* PROBLEM REQUIREMENTS
Pictures don't belong in the copy; print all the records exactly.
Content starts
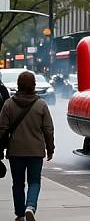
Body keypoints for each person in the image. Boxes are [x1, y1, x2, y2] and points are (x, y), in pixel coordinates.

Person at [0, 71, 55, 221]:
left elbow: (2, 129)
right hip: (35, 151)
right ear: (33, 85)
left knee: (17, 183)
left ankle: (20, 214)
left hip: (15, 151)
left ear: (18, 85)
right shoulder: (41, 105)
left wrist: (1, 148)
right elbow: (48, 129)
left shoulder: (8, 104)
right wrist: (50, 148)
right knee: (34, 181)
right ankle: (30, 206)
Content ends
* RESPONSE BOX
Body keypoints for each person in the image. Boxes are [x1, y1, x2, y2] and points are (x, y), in pixel coordinates.

Person at [0, 71, 55, 221]:
left elbow: (2, 129)
right hip: (35, 151)
right ear: (33, 85)
left knee: (17, 183)
left ankle: (20, 214)
left hip: (15, 151)
left ear: (18, 85)
right shoulder: (41, 105)
left wrist: (1, 148)
right elbow: (48, 129)
left shoulder: (8, 104)
right wrist: (50, 148)
right knee: (34, 181)
right ankle: (30, 206)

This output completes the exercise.